PASSAGE SHOWN
+---+

Our next question is coming from John McNulty from BMO Capital Markets.

John McNulty

analyst
#17

So the business in general seems like it's got some relative stability. I guess one of the questions I had was, you highlighted that the margin profile was pretty chunky with kind of mid-30s EBITDA type margins. How does that vary from periods of economics -- during periods of economic strength versus, say, kind of this type of environment? Like how much deviation do you get in the margin as you kind of look at it given the kind of the environment that we're in right now?

Michael Smith

executive
#18

So thanks for that question, John. We have seen a very good stability in that margin profile. When we acquired the business, as we said, it was sort of mid-30% EBITDA margins. Those gross margins held up well throughout the course of last year during the -- some challenging industrial times. And frankly, year-to-date, from a margin perspective, those margins are holding up. So we see good sustainability in the percent margin. So I think that speaks to the specialty nature of the product and the great job the team has done with that. And frankly, the overall -- the market structure for this industry is one that I think is -- also helps that sustainability. And so our job is to make sure that we keep those high margins as we seek to grow the business in some of the areas that Stephen has highlighted for future -- further market adoption.

John McNulty

analyst
#19

Got it. No, that's helpful. And then I guess when you think about the cost curve versus competitive or substitute products, I guess, how much does moving oil either up or down influence that? Because I would imagine a lot of your -- a lot of the competitive or substitutable products are also somewhat tied into the petchem market. So I would think that's stable, but I guess I'd be curious to your thoughts on that.

+---+

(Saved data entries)
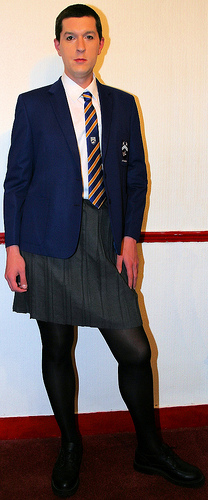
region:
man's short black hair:
[45, 0, 122, 38]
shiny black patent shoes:
[38, 444, 103, 489]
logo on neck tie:
[84, 130, 101, 149]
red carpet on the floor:
[84, 451, 119, 486]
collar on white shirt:
[55, 65, 107, 100]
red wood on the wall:
[154, 222, 201, 252]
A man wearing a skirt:
[1, 1, 203, 492]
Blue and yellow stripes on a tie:
[76, 86, 107, 209]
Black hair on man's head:
[46, 0, 104, 78]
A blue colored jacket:
[0, 71, 151, 261]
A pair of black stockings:
[32, 308, 156, 440]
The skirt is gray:
[8, 198, 141, 330]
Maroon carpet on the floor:
[0, 424, 203, 493]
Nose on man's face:
[71, 33, 86, 53]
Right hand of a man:
[2, 242, 31, 296]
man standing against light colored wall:
[3, 3, 204, 497]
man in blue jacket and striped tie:
[3, 4, 156, 259]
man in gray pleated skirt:
[3, 4, 147, 328]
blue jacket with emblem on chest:
[4, 77, 148, 257]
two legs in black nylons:
[36, 319, 205, 496]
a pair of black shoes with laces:
[51, 441, 203, 495]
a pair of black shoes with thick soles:
[51, 442, 203, 496]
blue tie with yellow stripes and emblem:
[82, 91, 106, 208]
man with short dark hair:
[53, 2, 104, 78]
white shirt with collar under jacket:
[4, 75, 148, 258]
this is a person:
[3, 2, 206, 497]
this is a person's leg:
[18, 215, 93, 490]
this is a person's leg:
[95, 241, 206, 494]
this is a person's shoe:
[49, 430, 85, 499]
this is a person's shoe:
[134, 441, 207, 488]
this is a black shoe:
[48, 436, 85, 496]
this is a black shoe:
[134, 438, 204, 486]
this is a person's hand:
[111, 85, 154, 301]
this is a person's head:
[45, 2, 114, 85]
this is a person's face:
[57, 15, 99, 76]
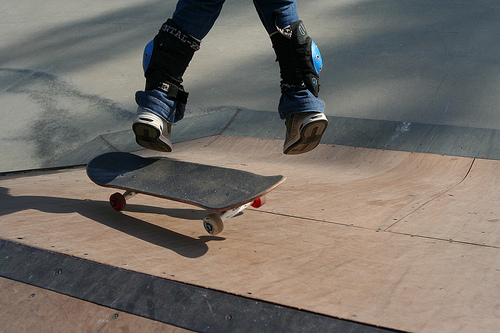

+---+

REQUIREMENT 1
According to the earnings call transcript, why is the business's percent margin holding up? Answer in one to three sentences.
REQUIREMENT 2
Print the saved data rows, starting with the first row and going on through the line with "[51, 442, 203, 496]". Leave out the pictures.
The earnings call transcript and the rows were taken from unrelated sources.

YOUR SOLUTION 1
The executive attributes the margin's sustainability to the specialty nature of the product and the great job the team has done with it. He adds that the industry's market structure also helps that sustainability.

YOUR SOLUTION 2
region:
man's short black hair:
[45, 0, 122, 38]
shiny black patent shoes:
[38, 444, 103, 489]
logo on neck tie:
[84, 130, 101, 149]
red carpet on the floor:
[84, 451, 119, 486]
collar on white shirt:
[55, 65, 107, 100]
red wood on the wall:
[154, 222, 201, 252]
A man wearing a skirt:
[1, 1, 203, 492]
Blue and yellow stripes on a tie:
[76, 86, 107, 209]
Black hair on man's head:
[46, 0, 104, 78]
A blue colored jacket:
[0, 71, 151, 261]
A pair of black stockings:
[32, 308, 156, 440]
The skirt is gray:
[8, 198, 141, 330]
Maroon carpet on the floor:
[0, 424, 203, 493]
Nose on man's face:
[71, 33, 86, 53]
Right hand of a man:
[2, 242, 31, 296]
man standing against light colored wall:
[3, 3, 204, 497]
man in blue jacket and striped tie:
[3, 4, 156, 259]
man in gray pleated skirt:
[3, 4, 147, 328]
blue jacket with emblem on chest:
[4, 77, 148, 257]
two legs in black nylons:
[36, 319, 205, 496]
a pair of black shoes with laces:
[51, 441, 203, 495]
a pair of black shoes with thick soles:
[51, 442, 203, 496]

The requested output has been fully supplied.